Woods and trees are home to a wonderful array of wildlife, but ticks are one woodland resident that is best avoided. Learn more about ticks, where they are found and how you can avoid being bitten.

What is a tick?

Ticks are small arachnids, related to spiders, mites and scorpions. As parasites, they survive by attaching themselves to larger animals and feeding on their blood. Numerous species of tick are found in the UK, with some carrying harmful bacteria that can spread disease to humans.

What do ticks look like?

Ticks resemble tiny spiders and are generally reddish, dark brown or black in colour. If you are bitten, the tick will look like a small dark protrusion on your skin. The size of a tick can vary, but they are often no larger than a sesame seed (1-3mm). After feeding they can swell to the size of a coffee bean.

Where do ticks live?

Ticks live in areas of dense vegetation such as woodland, heathland and long grass. They can’t fly so attach themselves to their host as it brushes past. Ticks are found all over the UK, but some of the areas where they are particularly common include: the New Forest, Exmoor, the South Downs, Thetford Forest, the Lake District, the North Yorkshire Moors, and the Highlands and Islands of Scotland.

How to avoid ticks

There are several precautions you can take to reduce the risk of a tick bite:

  • Keep to footpaths and avoid walking through dense vegetation.
  • Cover your skin and tuck your trousers into your socks. Wearing light coloured clothing will make ticks easier to spot and brush off.
  • Using insect repellent containing DEET can reduce the chances of getting bitten.

How to check for ticks

After spending some time outdoors be sure to check yourself thoroughly.
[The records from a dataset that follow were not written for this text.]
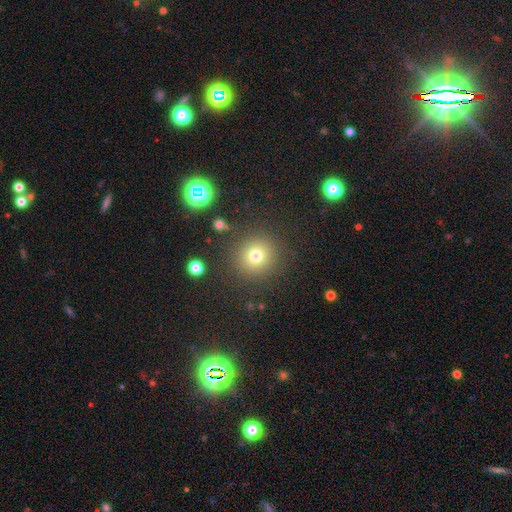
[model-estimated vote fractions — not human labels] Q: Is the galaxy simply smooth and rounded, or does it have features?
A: smooth — 75%.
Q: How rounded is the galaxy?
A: round — 92%.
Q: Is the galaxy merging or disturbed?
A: none — 87%.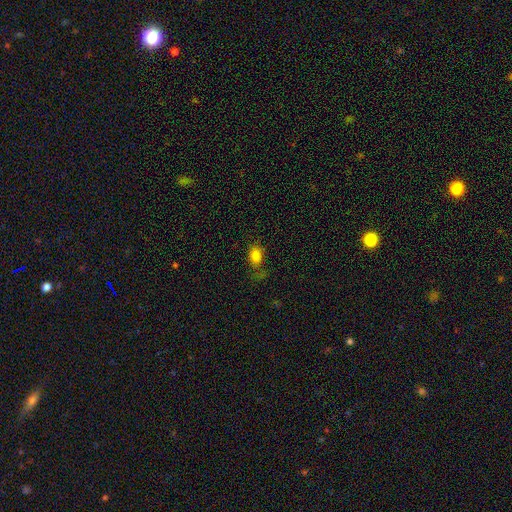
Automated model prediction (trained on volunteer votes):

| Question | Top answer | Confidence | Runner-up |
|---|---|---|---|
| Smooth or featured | smooth | 82% | star or artifact (11%) |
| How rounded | in between | 82% | round (16%) |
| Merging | none | 64% | minor disturbance (20%) |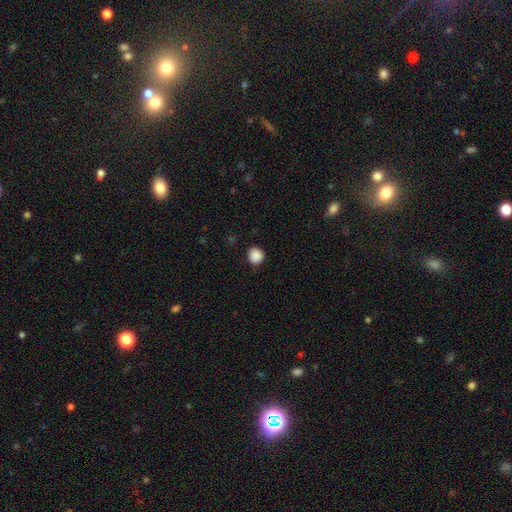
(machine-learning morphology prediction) The model was most divided on "smooth or featured": smooth: 89%, star or artifact: 9%, featured or disk: 2%. More confident: how rounded — round (92%); merging — none (90%).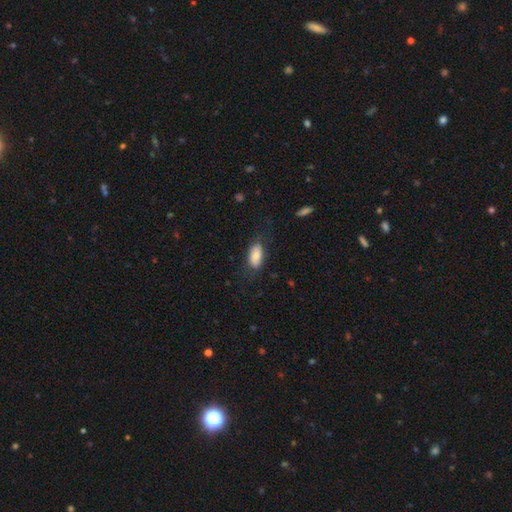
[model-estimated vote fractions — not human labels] Morphology: type=smooth (81%); roundness=in between (91%); merging=none (68%).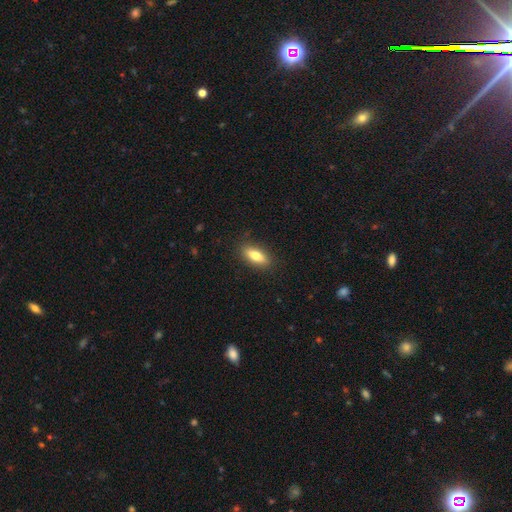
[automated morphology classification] Smooth or featured: smooth — 76% (featured or disk — 16%)
How rounded: in between — 72% (cigar-shaped — 25%)
Merging: none — 87% (minor disturbance — 9%)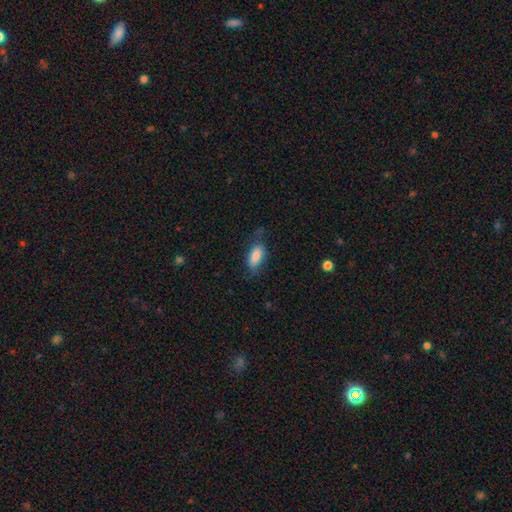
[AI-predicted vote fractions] Smooth or featured?
  - smooth: 83% *
  - featured or disk: 11%
  - star or artifact: 7%
How rounded?
  - in between: 87% *
  - cigar-shaped: 10%
  - round: 3%
Merging?
  - none: 62% *
  - minor disturbance: 26%
  - major disturbance: 10%
  - merger: 2%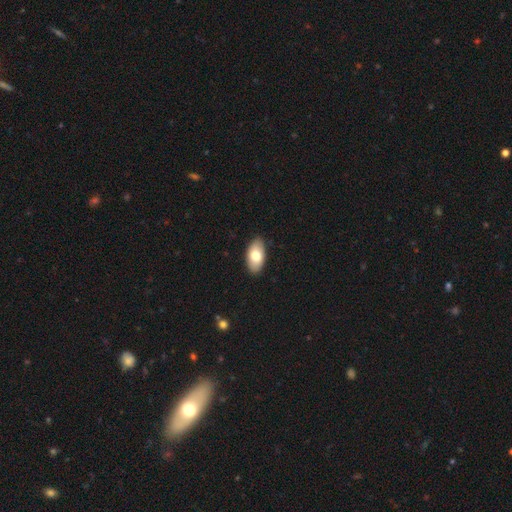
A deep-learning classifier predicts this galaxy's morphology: Smooth or featured? Predicted: smooth (p=0.77). How rounded? Predicted: in between (p=0.95). Merging? Predicted: none (p=0.87).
Tick bites are not always painful and it's easy to be bitten without noticing. Ticks will often bite in warm parts of the body such as the groin, armpit, hairline and behind the knee. Be sure to check dogs too, as they can carry ticks in their fur.

How to remove ticks

If you find a tick it should be safely removed as soon as possible:

  • Use fine-tipped tweezers (not the blunt tweezers you use to pluck your eyebrows) or special tick removers; both are available in most pharmacies.
  • Grasp the tick as close to the skin as possible and slowly pull upwards. Avoid crushing or squeezing the tick and dispose of it once removed.
  • Clean the bite with antiseptic or soap and water.

What is Lyme disease?

Most tick bites are harmless, but a small proportion of ticks carry Lyme disease so it’s important to be aware of the symptoms. Many people with early symptoms of Lyme disease develop a circular red ‘bull’s eye’ rash around the site of a tick bite. However, not everyone gets a rash and you should also watch out for a flu-like illness, with fever, headache, tiredness and general aches and pains. If you are bitten by tick and experience any of these symptoms see a GP as soon as possible. You can learn more about Lyme disease on the NHS website.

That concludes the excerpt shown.